# Find, to three significant digits, the charge and the mass of the following particles: a....

## Question:

Find, to three significant digits, the charge and the mass of the following particles:

a. quadruply ionized nitrogen atoms ({eq}N^{4+} {/eq}) found in plasma in a hot star,

b. the nucleus of a nitrogen atom and

c. the molecular ion, {eq}H_2O^{-} {/eq}.

## Ions

Ions are the individual atoms or molecule that has an excess of electrons or deficiency of electrons, The ions having an excess of electrons are known as negatively charged ions or anions and the ions having the deficiency of electrons are positively charged ions or cations

Part A)

Charge on the ionized nitrogen atom as it has n= 4 excess protons or deficiency of 4 electrons

{eq}\begin{align} q_{N^{4+}} = ne \\ q_{N^{4+}} = 4 \times 1.6 \times 10^{-19} \ \rm C \\ q_{N^{4+}} = 6.40 \times 10^{-19} \ \rm C \end{align} {/eq}

Mass of the ionized nitrogen will be same as the mass of the nitrogen atom as the mass of the electron's is almost neglible.
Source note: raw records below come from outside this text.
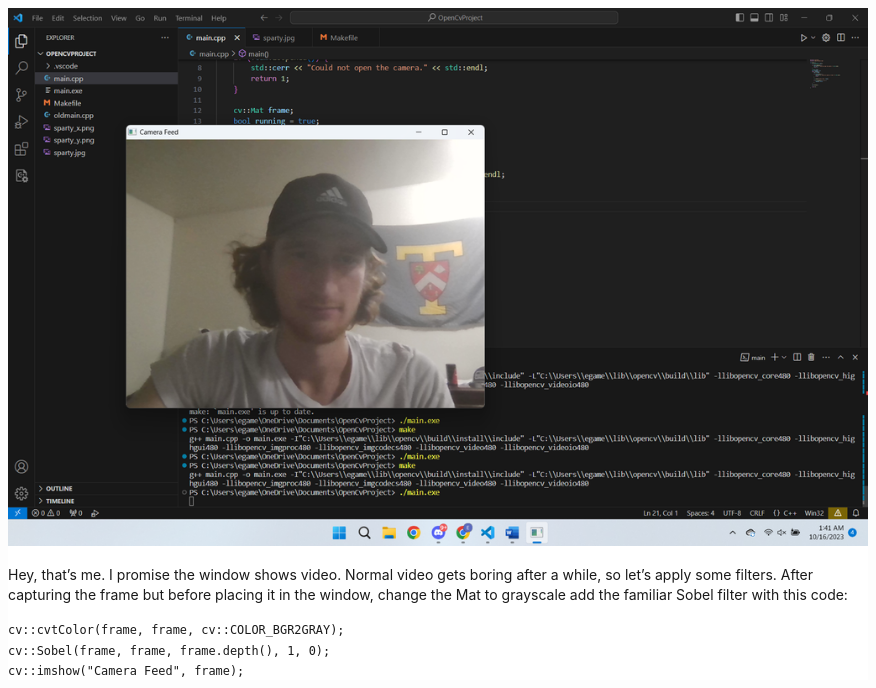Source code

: ![Live video](ss6.png)

Hey, that’s me. I promise the window shows video. Normal video gets boring after a while, so let’s apply some filters. After capturing the frame but before placing it in the window, change the Mat to grayscale add the familiar Sobel filter with this code:

    cv::cvtColor(frame, frame, cv::COLOR_BGR2GRAY);
    cv::Sobel(frame, frame, frame.depth(), 1, 0);
    cv::imshow("Camera Feed", frame);
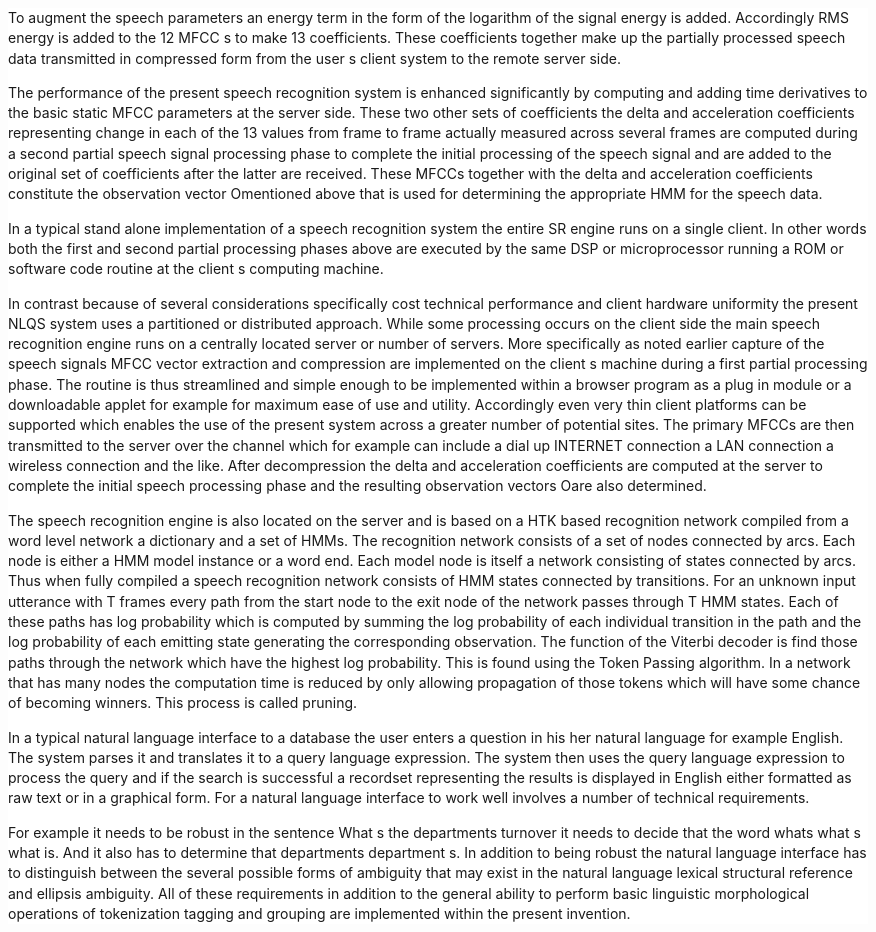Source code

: To augment the speech parameters an energy term in the form of the logarithm of the signal energy is added. Accordingly RMS energy is added to the 12 MFCC s to make 13 coefficients. These coefficients together make up the partially processed speech data transmitted in compressed form from the user s client system to the remote server side.

The performance of the present speech recognition system is enhanced significantly by computing and adding time derivatives to the basic static MFCC parameters at the server side. These two other sets of coefficients the delta and acceleration coefficients representing change in each of the 13 values from frame to frame actually measured across several frames are computed during a second partial speech signal processing phase to complete the initial processing of the speech signal and are added to the original set of coefficients after the latter are received. These MFCCs together with the delta and acceleration coefficients constitute the observation vector Omentioned above that is used for determining the appropriate HMM for the speech data.

In a typical stand alone implementation of a speech recognition system the entire SR engine runs on a single client. In other words both the first and second partial processing phases above are executed by the same DSP or microprocessor running a ROM or software code routine at the client s computing machine.

In contrast because of several considerations specifically cost technical performance and client hardware uniformity the present NLQS system uses a partitioned or distributed approach. While some processing occurs on the client side the main speech recognition engine runs on a centrally located server or number of servers. More specifically as noted earlier capture of the speech signals MFCC vector extraction and compression are implemented on the client s machine during a first partial processing phase. The routine is thus streamlined and simple enough to be implemented within a browser program as a plug in module or a downloadable applet for example for maximum ease of use and utility. Accordingly even very thin client platforms can be supported which enables the use of the present system across a greater number of potential sites. The primary MFCCs are then transmitted to the server over the channel which for example can include a dial up INTERNET connection a LAN connection a wireless connection and the like. After decompression the delta and acceleration coefficients are computed at the server to complete the initial speech processing phase and the resulting observation vectors Oare also determined.

The speech recognition engine is also located on the server and is based on a HTK based recognition network compiled from a word level network a dictionary and a set of HMMs. The recognition network consists of a set of nodes connected by arcs. Each node is either a HMM model instance or a word end. Each model node is itself a network consisting of states connected by arcs. Thus when fully compiled a speech recognition network consists of HMM states connected by transitions. For an unknown input utterance with T frames every path from the start node to the exit node of the network passes through T HMM states. Each of these paths has log probability which is computed by summing the log probability of each individual transition in the path and the log probability of each emitting state generating the corresponding observation. The function of the Viterbi decoder is find those paths through the network which have the highest log probability. This is found using the Token Passing algorithm. In a network that has many nodes the computation time is reduced by only allowing propagation of those tokens which will have some chance of becoming winners. This process is called pruning.

In a typical natural language interface to a database the user enters a question in his her natural language for example English. The system parses it and translates it to a query language expression. The system then uses the query language expression to process the query and if the search is successful a recordset representing the results is displayed in English either formatted as raw text or in a graphical form. For a natural language interface to work well involves a number of technical requirements.

For example it needs to be robust in the sentence What s the departments turnover it needs to decide that the word whats what s what is. And it also has to determine that departments department s. In addition to being robust the natural language interface has to distinguish between the several possible forms of ambiguity that may exist in the natural language lexical structural reference and ellipsis ambiguity. All of these requirements in addition to the general ability to perform basic linguistic morphological operations of tokenization tagging and grouping are implemented within the present invention.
{eq}\begin{align} m_{N^{4+}} = 14 \ \rm u \\ m_{N^{4+}} = 14 \times 1.66 \times 10^{-27} \ \rm kg \\ m_{N^{4+}} = 2.32 \times 10^{-26} \ \rm kg \end{align} {/eq}

Part B) Charge on the nitrogen nucleus as it has n= 7 excess protons or deficiency of 7 electrons

{eq}\begin{align} q_{N^{7+}} = ne \\ q_{N^{7+}} = 7 \times 1.6 \times 10^{-19} \ \rm C \\ q_{N^{7+}} = 1.12 \times 10^{-18} \ \rm C \end{align} {/eq}

Mass of the ionized nitrogen will be same as the mass of the nitrogen atom as the mass of the electron's is almost neglible.

{eq}\begin{align} m_{N^{7+}} = 14 \ \rm u \\ m_{N^{7+}} = 14 \times 1.66 \times 10^{-27} \ \rm kg \\ m_{N^{7+}} = 2.32 \times 10^{-26} \ \rm kg \end{align} {/eq}

Part C) Charge on the ionized water molecule as it has n= 1 excess electrons

{eq}\begin{align} q_{H_2O^{-1}} = ne \\ q_{H_2O^{-1}} = 1 \times 1.6 \times 10^{-19} \ \rm C \\ q_{H_2O^{-1}} = 1.60 \times 10^{-19} \ \rm C \end{align} {/eq}

Mass of the ionized water molecule

{eq}\begin{align} m_{H_2O^{-1}} = 2 m_{H} + m_{O} \\ m_{H_2O^{-1}} = 2 \times 1 \ \rm u + 16 \ \rm u \\ m_{H_2O^{-1}} = 18 \ \rm u \\ m_{H_2O^{-1}} = 18 \times 1.66 \times 10^{-27} \ \rm kg \\ m_{H_2O^{-1}} = 2.99 \times 10^{-26} \ \rm kg \end{align} {/eq}